Recombinant human complement component C2 produced in a human cell line restores the classical complement pathway activity in-vitro: an alternative treatment for C2 deficiency diseases.

BACKGROUND: Complement C2 deficiency is the most common genetically determined complete complement deficiency and is associated with a number of diseases. Most prominent are the associations with recurrent serious infections in young children and the development of systemic lupus erythematosus (SLE) in adults. The links with these diseases reflect the important role complement C2 plays in both innate immunity and immune tolerance. Infusions with normal fresh frozen plasma for the treatment of associated disease have demonstrated therapeutic effects but so far protein replacement therapy has not been evaluated. RESULTS: Human complement C2 was cloned and expressed in a mammalian cell line.

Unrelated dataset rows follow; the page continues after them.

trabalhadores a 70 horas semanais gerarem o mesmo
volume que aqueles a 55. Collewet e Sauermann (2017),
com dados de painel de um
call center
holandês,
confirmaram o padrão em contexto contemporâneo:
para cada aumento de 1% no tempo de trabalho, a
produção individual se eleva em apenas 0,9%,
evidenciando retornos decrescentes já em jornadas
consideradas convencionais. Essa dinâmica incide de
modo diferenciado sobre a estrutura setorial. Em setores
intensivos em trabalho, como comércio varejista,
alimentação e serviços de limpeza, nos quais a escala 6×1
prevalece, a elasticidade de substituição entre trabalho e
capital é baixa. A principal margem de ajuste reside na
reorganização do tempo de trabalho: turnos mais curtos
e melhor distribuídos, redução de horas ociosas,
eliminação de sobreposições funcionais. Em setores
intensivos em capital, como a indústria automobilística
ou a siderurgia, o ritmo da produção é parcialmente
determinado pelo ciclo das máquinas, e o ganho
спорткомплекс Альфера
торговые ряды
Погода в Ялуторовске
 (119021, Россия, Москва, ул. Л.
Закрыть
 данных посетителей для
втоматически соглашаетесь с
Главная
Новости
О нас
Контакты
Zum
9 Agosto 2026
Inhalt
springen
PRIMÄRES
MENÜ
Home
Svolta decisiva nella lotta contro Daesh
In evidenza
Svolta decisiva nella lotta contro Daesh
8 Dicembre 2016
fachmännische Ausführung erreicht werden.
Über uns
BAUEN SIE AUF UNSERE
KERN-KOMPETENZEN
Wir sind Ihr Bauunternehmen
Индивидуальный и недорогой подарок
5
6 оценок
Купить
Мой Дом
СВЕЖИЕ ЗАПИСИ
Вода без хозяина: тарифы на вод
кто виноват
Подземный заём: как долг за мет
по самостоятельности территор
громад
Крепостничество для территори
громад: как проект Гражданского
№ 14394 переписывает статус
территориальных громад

The purity of recombinant human C2 (rhC2) was greater than 95% and it was characterized for stability and activity. It was sensitive to C1s cleavage and restored classical complement pathway activity in C2-deficient serum both in a complement activation ELISA and a hemolytic assay. Furthermore, rhC2 could increase C3 fragment deposition on the human pathogen Streptococcus pneumoniae in C2-deficient serum to levels equal to those with normal serum. CONCLUSIONS: Taken together these data suggest that recombinant human C2 can restore classical complement pathway activity and may serve as a potential therapeutic for recurring bacterial infections or SLE in C2-deficient patients.